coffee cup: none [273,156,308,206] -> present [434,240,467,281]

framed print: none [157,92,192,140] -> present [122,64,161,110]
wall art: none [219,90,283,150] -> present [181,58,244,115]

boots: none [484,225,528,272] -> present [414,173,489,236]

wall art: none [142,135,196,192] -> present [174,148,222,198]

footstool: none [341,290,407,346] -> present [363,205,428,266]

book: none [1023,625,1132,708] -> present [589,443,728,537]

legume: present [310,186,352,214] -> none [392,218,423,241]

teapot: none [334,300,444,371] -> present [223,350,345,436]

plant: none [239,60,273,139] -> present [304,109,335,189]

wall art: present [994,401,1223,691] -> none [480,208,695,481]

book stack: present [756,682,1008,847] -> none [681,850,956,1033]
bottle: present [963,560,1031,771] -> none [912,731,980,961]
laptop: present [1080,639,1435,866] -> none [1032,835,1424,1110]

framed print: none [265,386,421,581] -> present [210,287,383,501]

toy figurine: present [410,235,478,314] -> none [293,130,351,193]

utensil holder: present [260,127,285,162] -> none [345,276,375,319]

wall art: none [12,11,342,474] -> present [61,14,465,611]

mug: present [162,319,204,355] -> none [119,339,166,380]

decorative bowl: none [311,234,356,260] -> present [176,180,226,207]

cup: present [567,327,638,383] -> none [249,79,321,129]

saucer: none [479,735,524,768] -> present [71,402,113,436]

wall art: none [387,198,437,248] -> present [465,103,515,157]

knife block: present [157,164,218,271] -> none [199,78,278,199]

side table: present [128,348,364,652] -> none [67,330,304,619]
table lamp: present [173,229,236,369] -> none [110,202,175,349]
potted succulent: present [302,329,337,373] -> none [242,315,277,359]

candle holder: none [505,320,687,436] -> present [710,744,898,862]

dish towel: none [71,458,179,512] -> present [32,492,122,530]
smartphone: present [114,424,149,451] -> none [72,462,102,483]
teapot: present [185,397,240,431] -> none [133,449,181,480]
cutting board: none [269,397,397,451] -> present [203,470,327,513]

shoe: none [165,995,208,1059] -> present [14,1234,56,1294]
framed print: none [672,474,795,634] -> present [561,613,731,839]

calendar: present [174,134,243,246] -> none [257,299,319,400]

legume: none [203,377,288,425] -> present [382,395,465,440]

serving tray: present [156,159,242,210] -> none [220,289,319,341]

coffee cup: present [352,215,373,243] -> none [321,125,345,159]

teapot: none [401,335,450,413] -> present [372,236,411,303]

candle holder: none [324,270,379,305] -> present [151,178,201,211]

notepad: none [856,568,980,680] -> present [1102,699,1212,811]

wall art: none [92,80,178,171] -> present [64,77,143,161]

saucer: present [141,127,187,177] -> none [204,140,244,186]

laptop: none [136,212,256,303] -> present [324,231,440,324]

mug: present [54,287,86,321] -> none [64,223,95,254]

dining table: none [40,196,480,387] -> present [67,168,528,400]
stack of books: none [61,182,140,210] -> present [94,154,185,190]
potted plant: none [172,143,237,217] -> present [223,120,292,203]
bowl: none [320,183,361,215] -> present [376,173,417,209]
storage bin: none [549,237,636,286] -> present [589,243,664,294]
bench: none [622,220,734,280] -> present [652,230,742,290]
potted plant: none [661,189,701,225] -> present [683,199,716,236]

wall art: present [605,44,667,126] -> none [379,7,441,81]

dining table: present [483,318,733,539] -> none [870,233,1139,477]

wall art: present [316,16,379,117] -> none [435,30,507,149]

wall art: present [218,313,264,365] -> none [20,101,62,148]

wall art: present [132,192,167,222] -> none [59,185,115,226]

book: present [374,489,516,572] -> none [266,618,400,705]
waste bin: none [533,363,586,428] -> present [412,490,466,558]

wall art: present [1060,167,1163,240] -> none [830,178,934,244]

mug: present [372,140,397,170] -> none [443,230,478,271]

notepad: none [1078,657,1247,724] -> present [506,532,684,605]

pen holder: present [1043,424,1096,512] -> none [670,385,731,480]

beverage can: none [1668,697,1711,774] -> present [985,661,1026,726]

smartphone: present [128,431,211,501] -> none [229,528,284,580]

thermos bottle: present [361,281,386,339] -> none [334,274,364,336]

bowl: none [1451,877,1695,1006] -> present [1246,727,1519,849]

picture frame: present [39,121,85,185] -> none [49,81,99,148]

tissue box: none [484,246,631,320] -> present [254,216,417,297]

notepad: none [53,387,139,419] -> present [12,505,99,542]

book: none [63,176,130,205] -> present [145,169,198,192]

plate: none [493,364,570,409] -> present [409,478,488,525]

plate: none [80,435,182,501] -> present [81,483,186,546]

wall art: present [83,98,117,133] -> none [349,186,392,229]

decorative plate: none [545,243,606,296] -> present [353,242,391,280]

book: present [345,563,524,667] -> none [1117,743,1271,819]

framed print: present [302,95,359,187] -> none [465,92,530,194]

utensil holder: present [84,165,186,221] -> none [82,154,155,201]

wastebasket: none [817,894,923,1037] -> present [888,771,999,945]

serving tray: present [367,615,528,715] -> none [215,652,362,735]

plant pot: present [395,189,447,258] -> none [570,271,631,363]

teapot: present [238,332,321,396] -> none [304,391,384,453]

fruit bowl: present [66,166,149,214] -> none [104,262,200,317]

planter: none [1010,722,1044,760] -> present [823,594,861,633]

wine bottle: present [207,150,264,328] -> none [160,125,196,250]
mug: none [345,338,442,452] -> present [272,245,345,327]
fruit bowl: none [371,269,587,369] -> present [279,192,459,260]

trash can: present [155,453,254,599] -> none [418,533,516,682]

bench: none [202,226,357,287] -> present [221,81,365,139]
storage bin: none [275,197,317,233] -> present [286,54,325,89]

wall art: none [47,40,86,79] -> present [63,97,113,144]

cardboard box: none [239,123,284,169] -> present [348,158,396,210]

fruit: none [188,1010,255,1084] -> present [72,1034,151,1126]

***

→ Directions for this task: Return each line of the data above that includes the word "teapot".

→ Expected answer:
teapot: none [334,300,444,371] -> present [223,350,345,436]
teapot: present [185,397,240,431] -> none [133,449,181,480]
teapot: none [401,335,450,413] -> present [372,236,411,303]
teapot: present [238,332,321,396] -> none [304,391,384,453]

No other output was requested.